You’ll probably have to rely on your server somewhat to help make up your mind. The list of by-the-glass wines, for instance, is quite lengthy, especially given the selection of “enomatic wines” dispensed through a system that uses inert gas (I’m not making this up) to extend the shelf-life of the wine. As such, you can sample a truly premium bottle—may I recommend The Chocolate Block from South Africa?—without having to buy the whole thing.

The major decision my co-diner and I faced was between sharing a few small plates or going for full entrées. After some debate—and a couple of sample-sized glasses of wine—we decided on the former, with a salad. This proved to be a winning strategy and entirely filling to boot. Between server and kitchen, the meal was thoughtfully paced so we could enjoy a couple of dishes at a time.

First to the table were the spinalis rib-eye rolls ($16) with chimichurri, sautéed red onion and horseradish crème fraiche, which shot to the top of my last requests list, should I be condemned to death one day.
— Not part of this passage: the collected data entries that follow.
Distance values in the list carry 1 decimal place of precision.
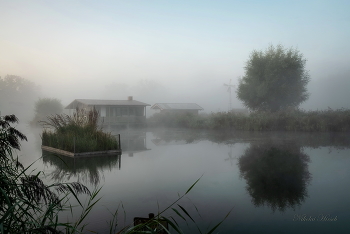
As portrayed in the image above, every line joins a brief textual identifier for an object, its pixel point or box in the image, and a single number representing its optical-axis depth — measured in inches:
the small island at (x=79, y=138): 460.4
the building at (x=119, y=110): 1346.0
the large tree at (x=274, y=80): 1274.6
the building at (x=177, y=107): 1829.2
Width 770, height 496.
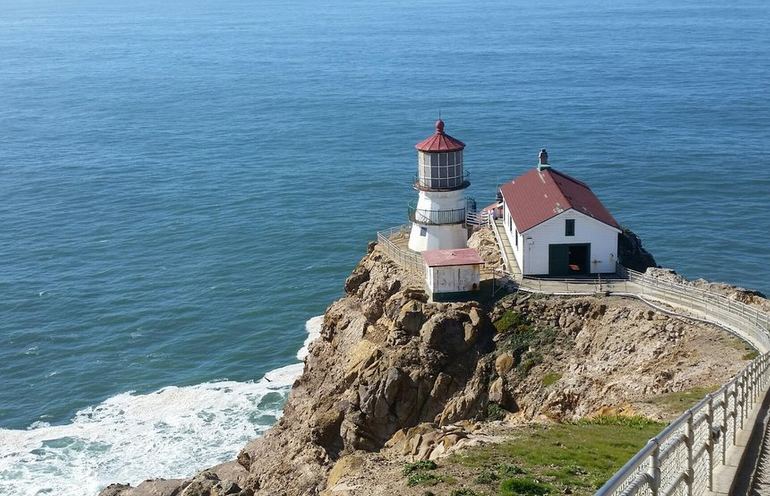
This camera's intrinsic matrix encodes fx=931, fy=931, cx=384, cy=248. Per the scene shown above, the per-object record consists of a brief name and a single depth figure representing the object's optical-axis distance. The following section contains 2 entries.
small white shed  38.59
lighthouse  42.66
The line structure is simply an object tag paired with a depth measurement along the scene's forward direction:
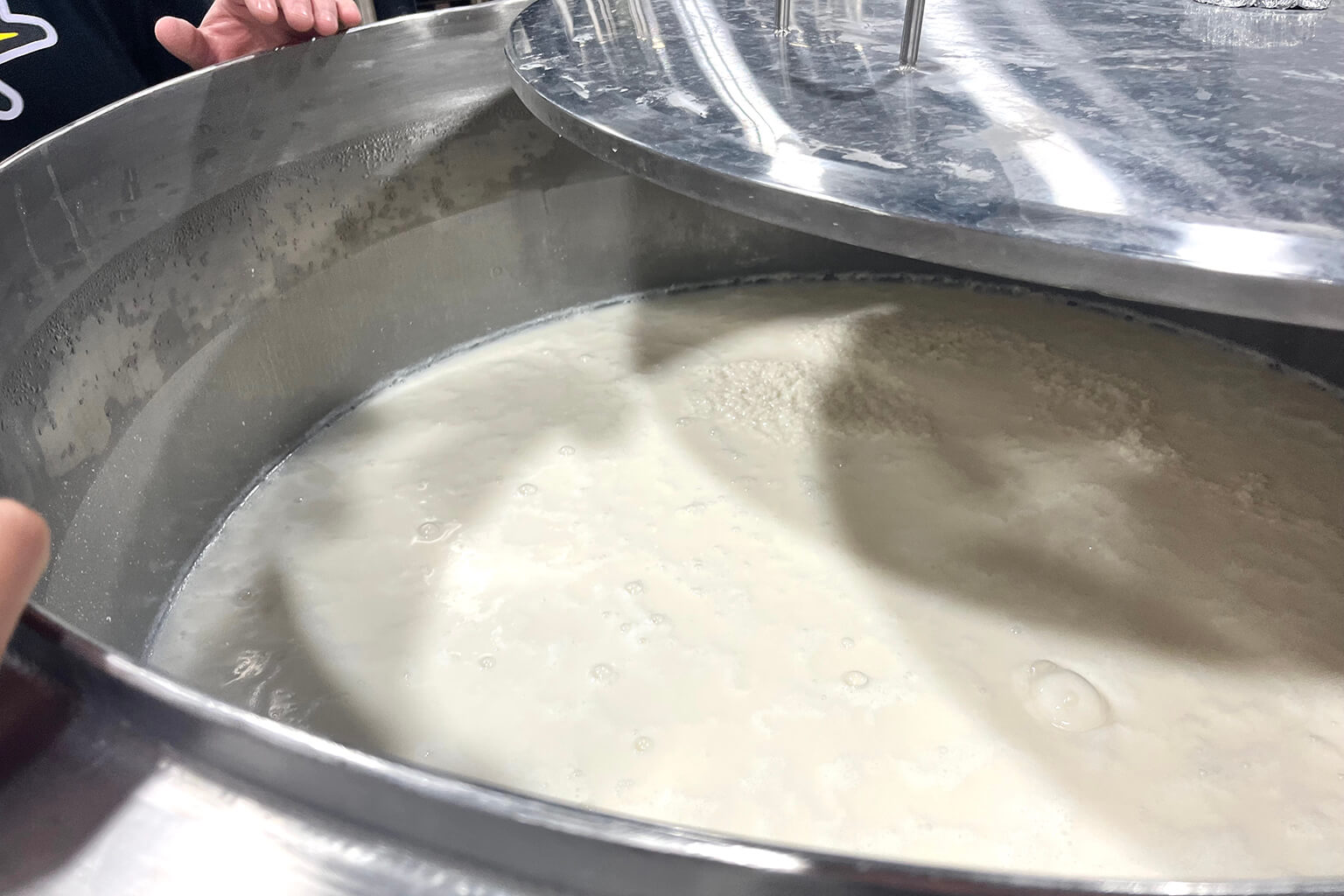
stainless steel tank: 0.35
The spinalis, or cap, is the most tender part of the rib-eye, and the three portions here were grilled to rare perfection and slathered with Argentine chimichurri, a condiment made with parsley, onions, garlic and oregano. The horseradish-imbued not-so-sour cream was a delicious touch, and also went very well with the thick-cut truffle-oil fries dusted with parmesan ($8), which came with their own fruity-sweet house-made ketchup.

Next came three duck confit tacos ($14) open-faced on flour tortillas under a confetti of marinated cucumber and carrots, radish slices, sour cherries and cilantro, drizzled with sour cream and Sriracha. If the world is indeed facing a Sriracha shortage, I would rather the rest of it was used spicing up my delicious duck tacos than your grilled cheese sandwich. Sorry.

After the tacos, our server treated us to a couple of samples from Tavern 1903’s mozzarella bar, insisting that we shouldn’t miss out. My co-diner was particularly taken with the soft, buttery burrata atop crusty bread with fresh pesto and roasted peppers, though the firmer buffalo mozza served over fresh spinach, sautéed mushrooms and bacon jam was not short on merits.

Last but not least, we enjoyed an order of hickory smoked pork ribs ($15) in bourbon-molasses glaze with apple mostarda, a tart candied-fruit condiment that complemented the sweet, earthy smokiness of the lacquered meat. Alongside it, we enjoyed the Gem ($14), an artisan romaine heart split down the middle and lavished with blue cheese, candied bacon, a colourful assortment of small heirloom tomato halves and smoked devilled eggs in creamy “green goddess” dressing, which I didn’t even know was a thing until that moment.

Ironically, it was the salad with its rich ingredients and intense flavours that almost pushed us over the line, indulgence-wise. Nonetheless, we felt duty-bound to sample dessert and ordered the Glenlivet butterscotch pudding ($7), which came topped with candied, crushed-up pretzels in a lidded jar. My co-diner does not care for whiskey, but I found myself in a race to get a fair share of the scrumptuous booze-infused pudding.

After all the plates were cleared away, I was surprised to find two hours had elapsed as we sipped and savoured, but not as surprised as I was to see that our tab came in under $100 before tax and tip. It was amazing to feel so well looked after for less than a C-note but then, the resurrection of the Alberta Hotel seems a bit miraculous in itself. Best get in there and try it out, in case we all wake up one morning and discover we had dreamt the whole thing.